··· Task inputs ···

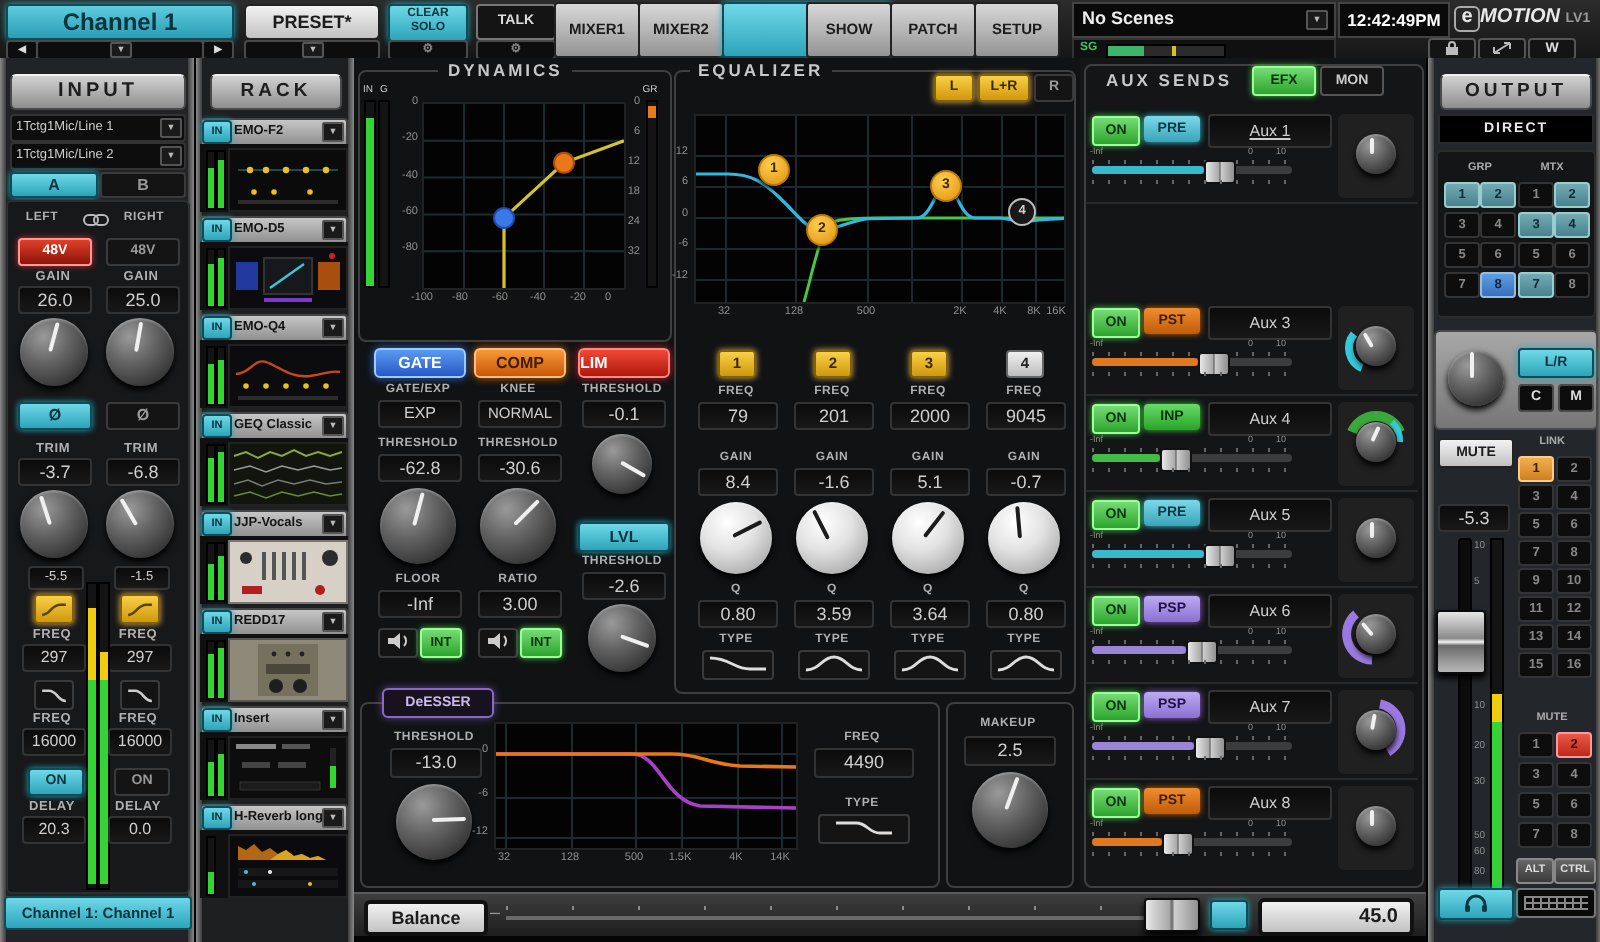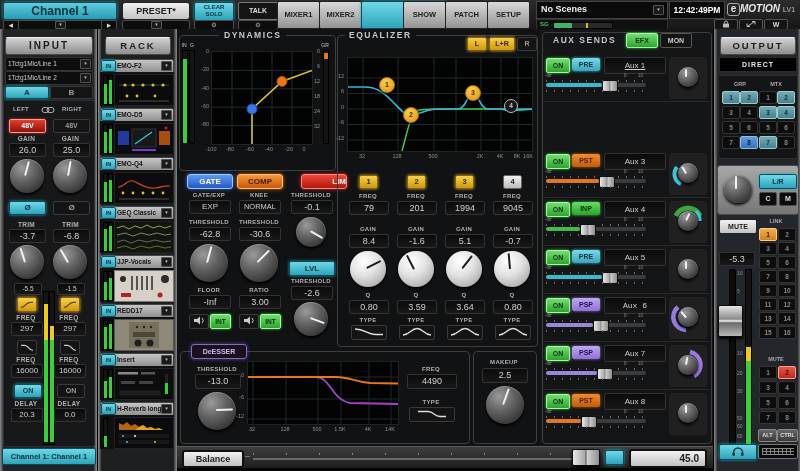--- a/index.html
+++ b/index.html
@@ -20,7 +20,7 @@
   .whtbtn{background:linear-gradient(#f0f0f0,#bdbdbd);border:1px solid #666;border-radius:2px;color:#222;font-weight:bold;text-align:center;}
   .bluebtn{background:linear-gradient(#5a9af0,#2858c8);border:1px solid #9cf;border-radius:3px;color:#fff;font-weight:bold;text-align:center;box-shadow:0 0 4px #36c;}
   .orgbtn{background:linear-gradient(#f89838,#c85808);border:1px solid #fb8;border-radius:3px;color:#401c00;font-weight:bold;text-align:center;box-shadow:0 0 4px #c60;}
-  .redbtn2{background:linear-gradient(#f04838,#b01808);border:1px solid #f88;border-radius:3px;color:#fff;font-weight:bold;text-align:right;box-shadow:0 0 4px #c22;margin-left:12px;}
+  .redbtn2{background:linear-gradient(#f04838,#b01808);border:1px solid #f88;border-radius:3px;color:#fff;font-weight:bold;text-align:left;box-shadow:0 0 4px #c22;}
   .silver{background:linear-gradient(#f2f2f2,#c2c2c2);border:1px solid #222;border-radius:3px;color:#1c1c1c;font-weight:bold;text-align:center;}
   .metalhdr{position:absolute;background:linear-gradient(#d2d2d2,#8e8e8e);border:1px solid #4a4a4a;border-top-color:#f0f0f0;
             border-radius:3px;color:#1e1e1e;font-weight:bold;text-align:center;letter-spacing:2px;}

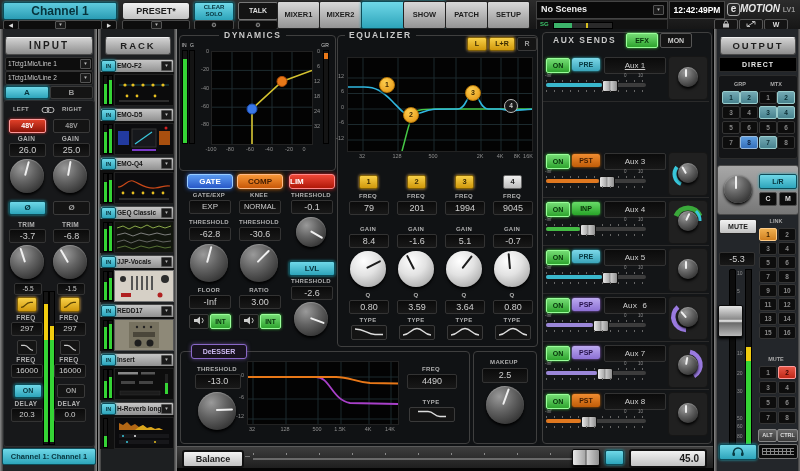--- a/index.html
+++ b/index.html
@@ -561,7 +561,7 @@
 
     <div class="a ylbtn" style="left:278px;top:146px;width:17px;height:12px;font-size:7.5px;line-height:12px;">3</div>
     <span class="lbl" style="left:265px;top:164px;width:44px;font-size:6px;">FREQ</span>
-    <div class="val" style="left:268px;top:172px;width:38px;">1994</div>
+    <div class="val" style="left:268px;top:172px;width:38px;">2000</div>
     <span class="lbl" style="left:265px;top:197px;width:44px;font-size:6px;">GAIN</span>
     <div class="val" style="left:268px;top:205px;width:38px;">5.1</div>
     <div class="knob white" style="left:269px;top:222px;width:36px;height:36px;">

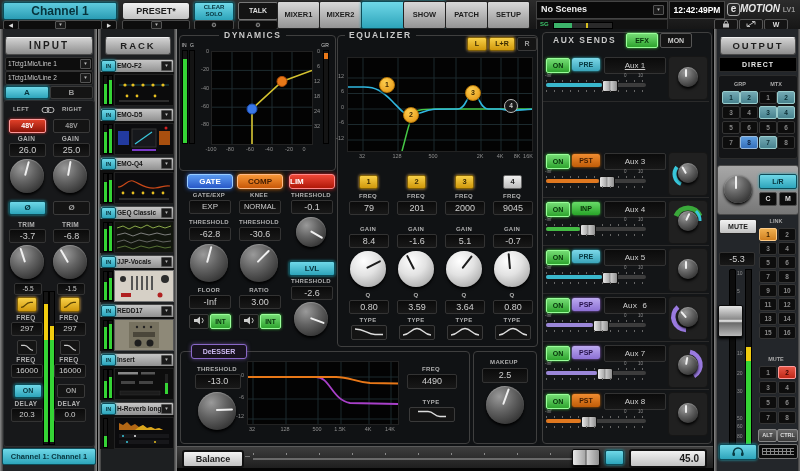--- a/index.html
+++ b/index.html
@@ -730,7 +730,7 @@
     <div class="a" style="left:3px;top:264px;width:166px;height:48px;border-bottom:1px solid #2a2a2a;">
       <div class="a grnbtn" style="left:3px;top:5px;width:22px;height:13px;font-size:7px;line-height:13px;">ON</div>
       <div class="mode m-psp" style="left:29px;top:5px;">PSP</div>
-      <div class="val" style="left:61px;top:4px;width:60px;height:15px;font-size:8px;line-height:15px;font-family:Liberation Mono, monospace;">Aux 6</div>
+      <div class="val" style="left:61px;top:4px;width:60px;height:15px;font-size:8px;line-height:15px;">Aux 6</div>
       <span class="tick" style="left:2px;top:20px;font-size:4.5px;">-Inf</span>
       <span class="tick" style="left:81px;top:20px;font-size:4.5px;">0</span>
       <span class="tick" style="left:95px;top:20px;font-size:4.5px;">10</span>

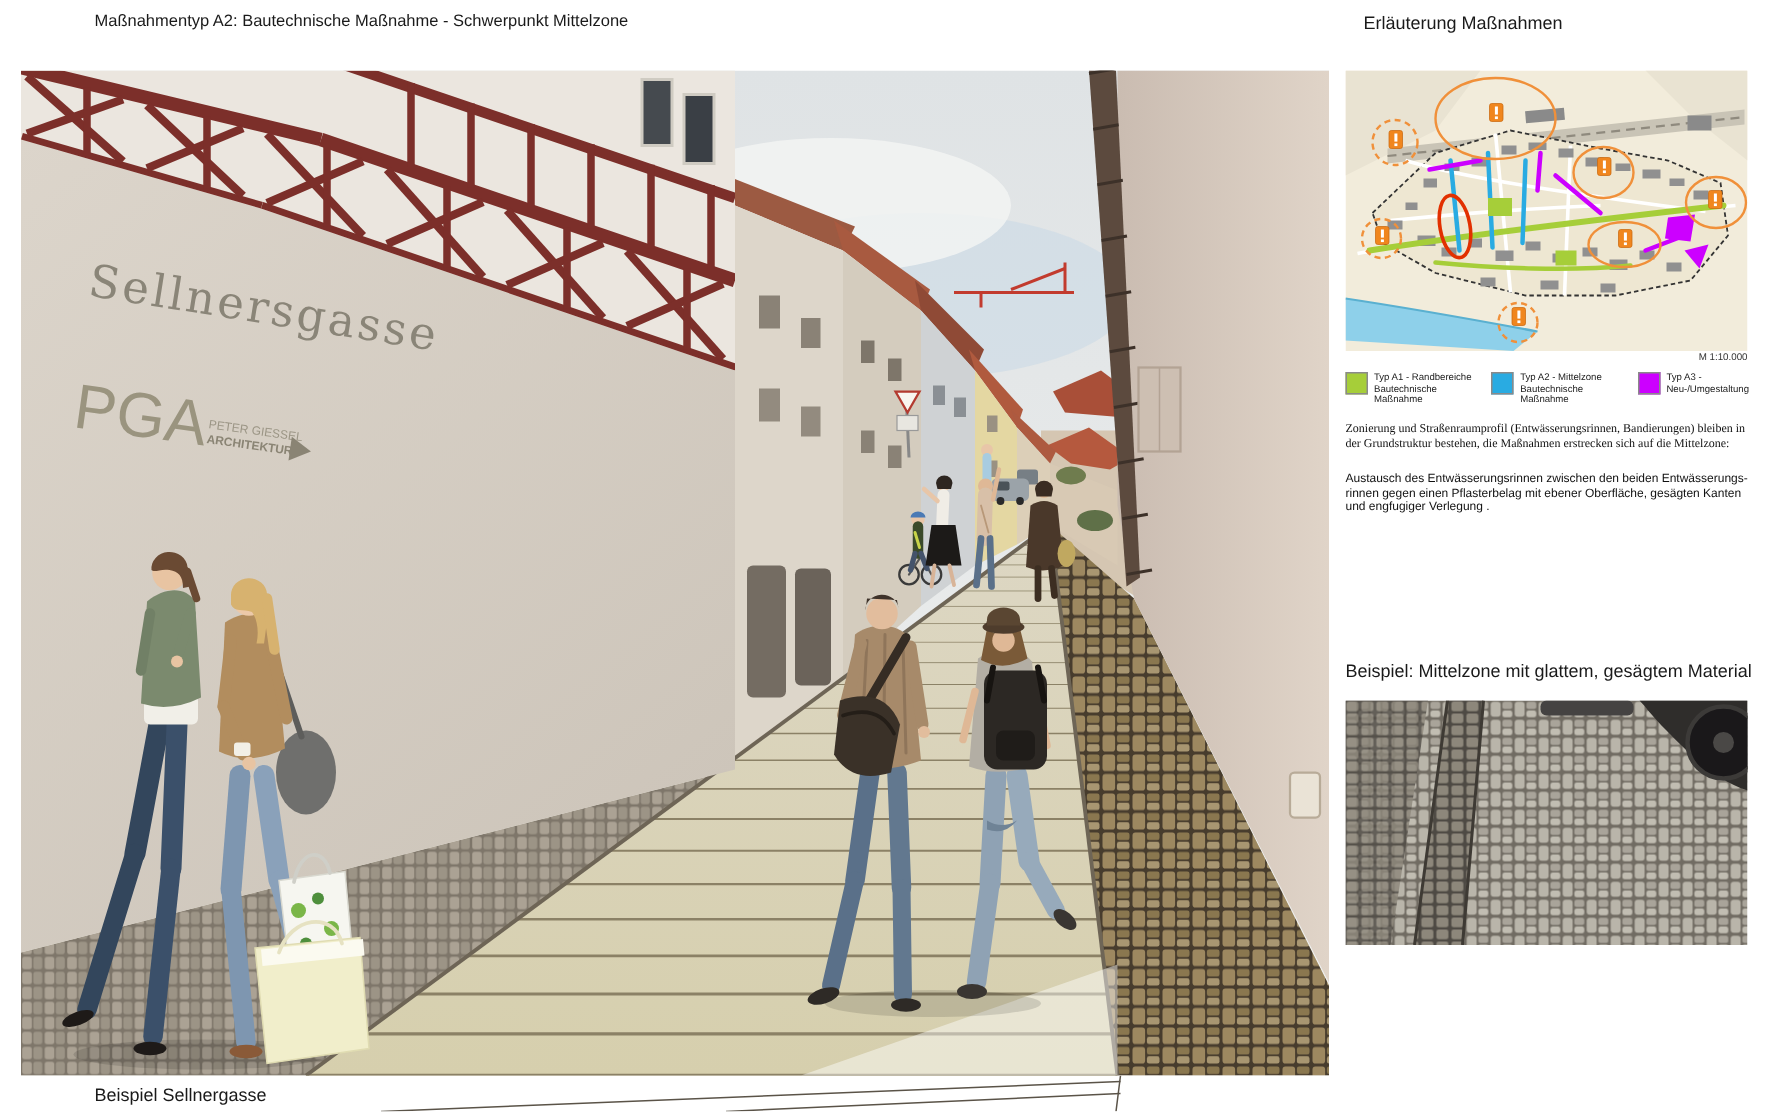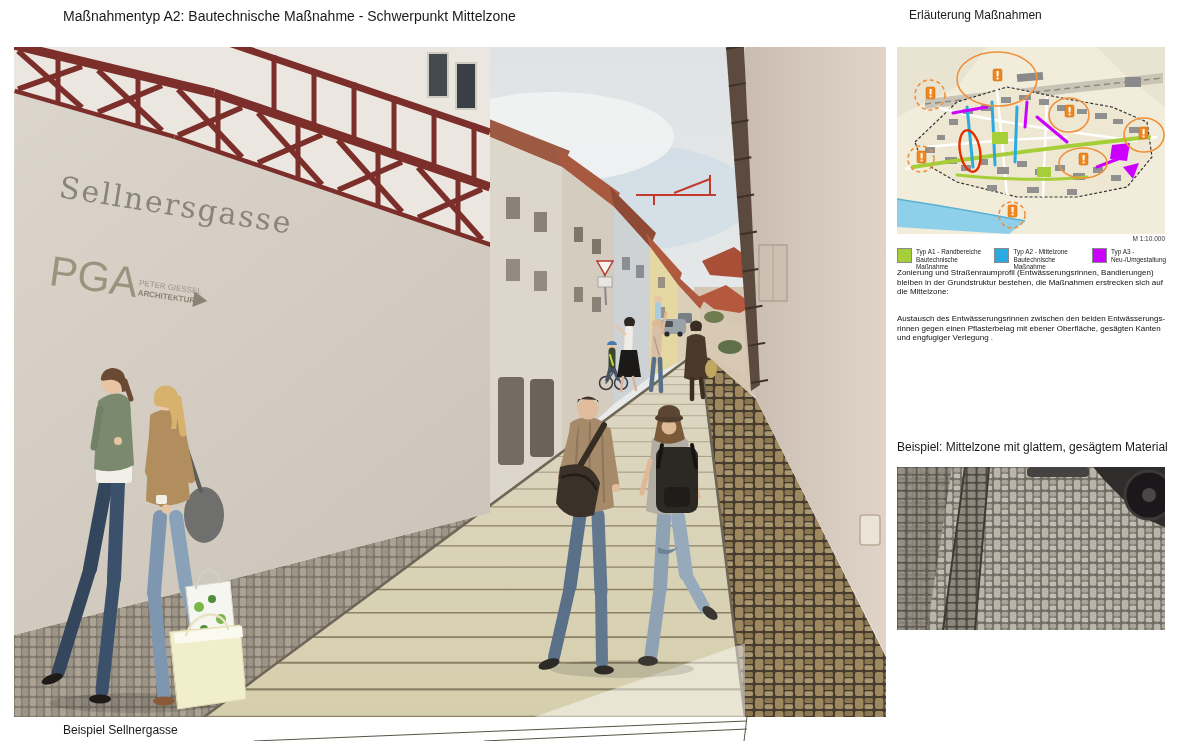--- a/index.html
+++ b/index.html
@@ -6,7 +6,7 @@
   body{width:1185px;height:741px;position:relative;overflow:hidden;
        font-family:"Liberation Sans",sans-serif;color:#1a1a1a;}
   .abs{position:absolute;}
-  .title{left:63px;top:8px;font-size:14px;}
+  .title{left:63px;top:8px;font-size:11px;}
   .right-title{left:897px;top:8px;font-size:12px;margin-left:12px;}
   .street-photo{left:14px;top:47px;}
   .ext-lines{left:14px;top:717px;}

···

What to work on - Count the lines above with the string "position"; report only that figure.

Solution for this exercise - 3